Excerpt:
◆ ◆ ◆ ◆ ◆ ◆ ◆

Last week Israel commemorated 14 years since the assassination
of Yitzhak Rabin. Predictably, there was
much discussion in the press – and I dare say in the cafes and on the street –
about his legacy.
The left have claimed his memory – he did, after all, begin
the peace process with the Palestinians and make peace with Jordan. However, prior to his (second) premiership in
1992 he was not part of the ‘Peace Now’, anti-occupation left. Rabin was
a tough, security-obsessed military man – a hero of the War of Independence,
IDF Chief-Of Staff during the Six-Day War and a hawkish Defense Minister.
His decision to sign the Oslo Accords and embark on a peace
process with Yasser Arafat – a man he personally detested – stemmed from a
belief that the status quo could not continue.
This is his legacy. A military
man to his bones, he became profoundly disturbed at how the occupation of the
Palestinians had turned his beloved IDF into riot police or enforcers of checkpoints
against a civilian population. He was the first prime minister since the
conquering of the disputed territories in 1967 to sound the alarm about the
corrupting effect that controlling another people was having on Israeli
society, and the first to declare that Israel would have to give up land if it
was to remain both Jewish and democratic. The latter point at least as since been
absorbed even by some on the right – witness arch-settlement builder Ariel
Sharon’s withdrawal from Gaza, dyed-in-the-wool Likudniks Ehud Olmert’s and
Tzipi Livni’s zealous conversion to the two-state faith, and even Bibi
Netanyahu supporting the creation of a (demilitarized) Palestinian state.

◆ ◆ ◆ ◆ ◆ ◆ ◆

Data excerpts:
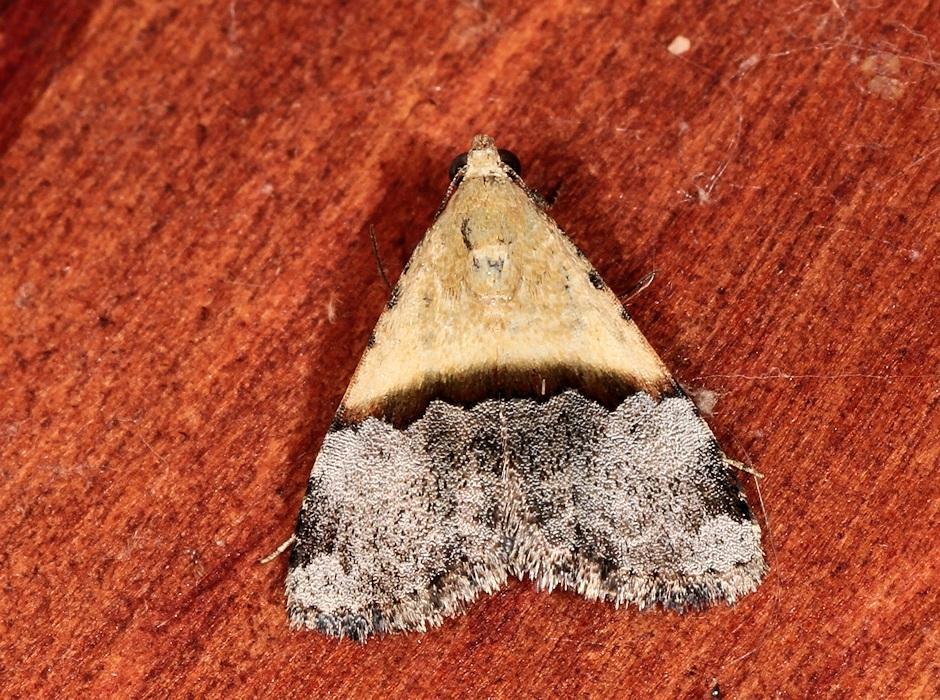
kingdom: Animalia
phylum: Arthropoda
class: Insecta
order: Lepidoptera
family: Noctuidae
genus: Ozarba
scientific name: Ozarba bipartita
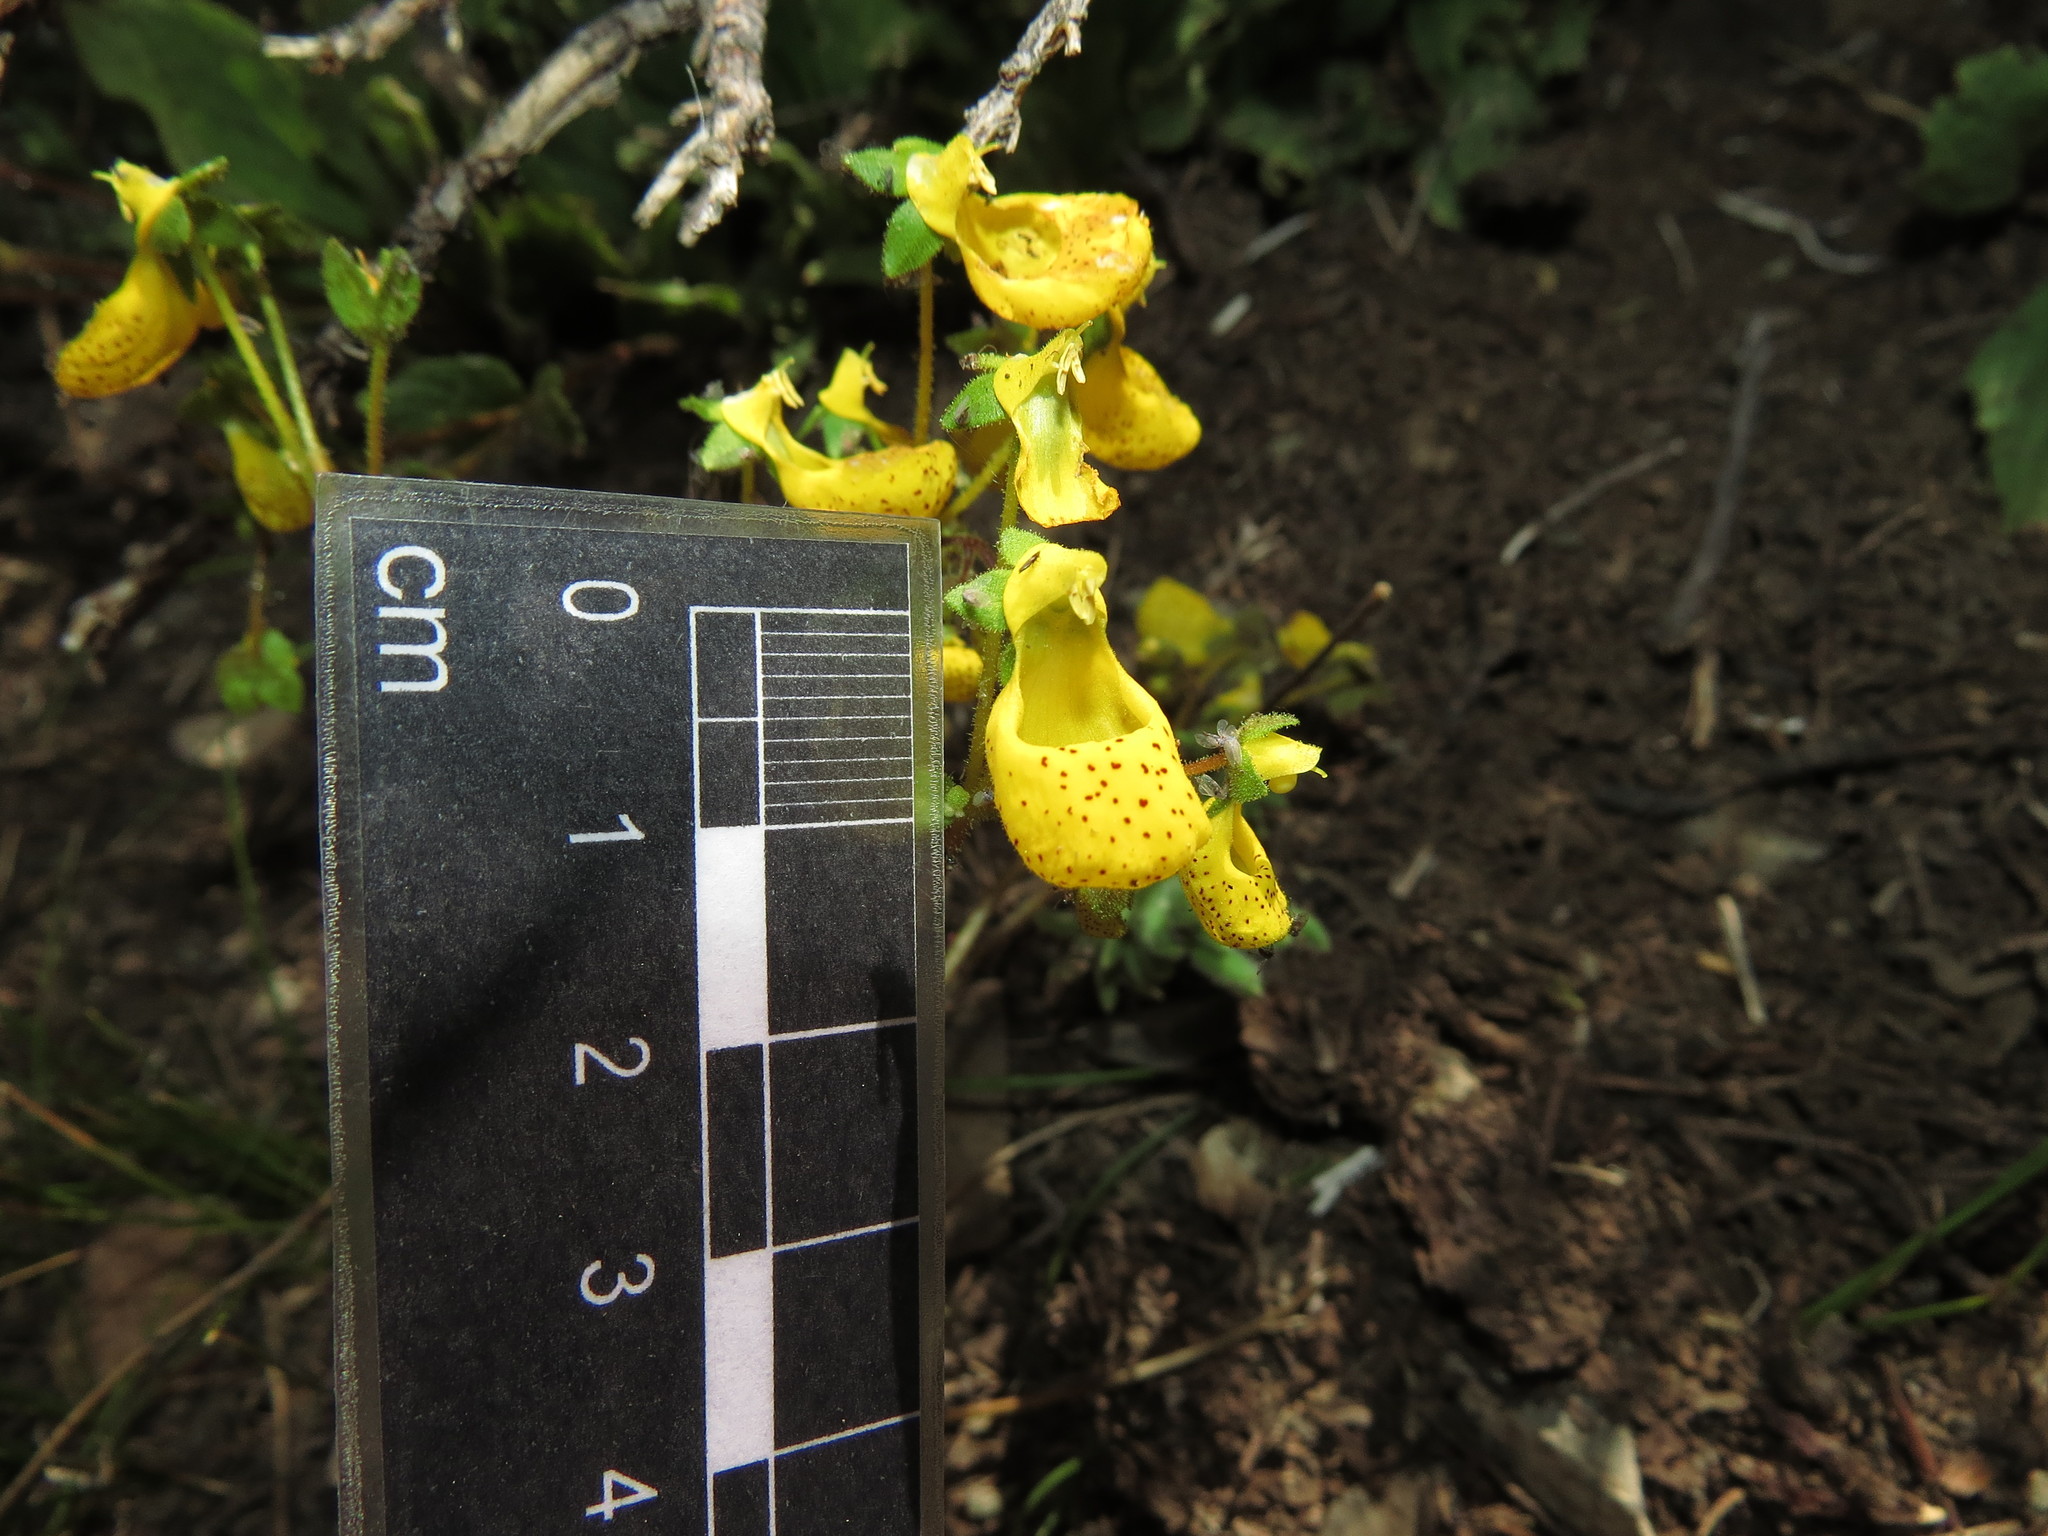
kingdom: Plantae
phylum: Tracheophyta
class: Magnoliopsida
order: Lamiales
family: Calceolariaceae
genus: Calceolaria
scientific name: Calceolaria corymbosa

◆ ◆ ◆ ◆ ◆ ◆ ◆

Parts of the exercise:
[a] Can you output the records' lines from the line containing "order: Lepidoptera" through the end of the records, both ends included, leaving out the pictures?
[b] Could you write the next part of the piece on Yitzhak Rabin's legacy, picking up after its last sentence?

Results for the exercise:
[a]
order: Lepidoptera
family: Noctuidae
genus: Ozarba
scientific name: Ozarba bipartita
kingdom: Plantae
phylum: Tracheophyta
class: Magnoliopsida
order: Lamiales
family: Calceolariaceae
genus: Calceolaria
scientific name: Calceolaria corymbosa

[b]
The assassination itself shook the country to its core. That another Jew could murder the prime
minister was not something that anyone in Israel had believed possible. But though Yigal Amir fired the shots, he was
not operating in a vacuum. Opposition to
Oslo had been intense and heated, and while the vast majority of the protesters
were genuinely concerned at the risks being taken in the name of peace, there
was also something darker simmering. More
extreme right-wing elements in Israeli society began to take things further. At
demonstrations posters appeared depicting Rabin as an SS officer while
religious edicts issued forth from certain radical West Bank Rabbis calling the
prime minister a traitor to the Jewish people and religious newspapers branded him ‘an
antisemite’. The assassination
was merely the culmination of what had been developing for a long time: the
presence of a growing population of extremists who believed that the Torah
commanded them to keep all of Eretz Israel and that violence was
acceptable to prevent the secular government from giving up sacred territory.
Today, this ideology can be seen in the settlers who attack
IDF soldiers and call them Nazis when they come to dismantle illegal outposts.
Clearly, one lesson to be taken from the assassination is that Israeli should
be on its guard against those who would strip Judaism of its ethical dimension
and imperil Israel’s democracy in the name of religion.
As for Rabin himself, his legacy can be expressed best in
his own words. His 1992 speech to the
Knesset after becoming Prime Minister, included this address to the
Palestinians:
"You have failed in your war against us. One hundred years of your bloodshed and
terror against us have brought you only suffering, humiliation, bereavement and
pain… For forty-four years you have been
living under a delusion. Your leaders
have led you through lies and deceit.
They have missed every opportunity, rejected all the proposals for a
settlement, and have taken you from one tragedy to another...
“We are destined to live together, on the same soil in
the same land. We, the soldiers who have returned from battle stained with
blood, we who have seen our relatives and friends killed before our eyes, we
who have attended their funerals and cannot look into the eyes of their
parents, we who have come from a land where parents bury their children, we who
have fought against you, the Palestinians, we say to you today in a loud and
clear voice: Enough of blood and tears. Enough."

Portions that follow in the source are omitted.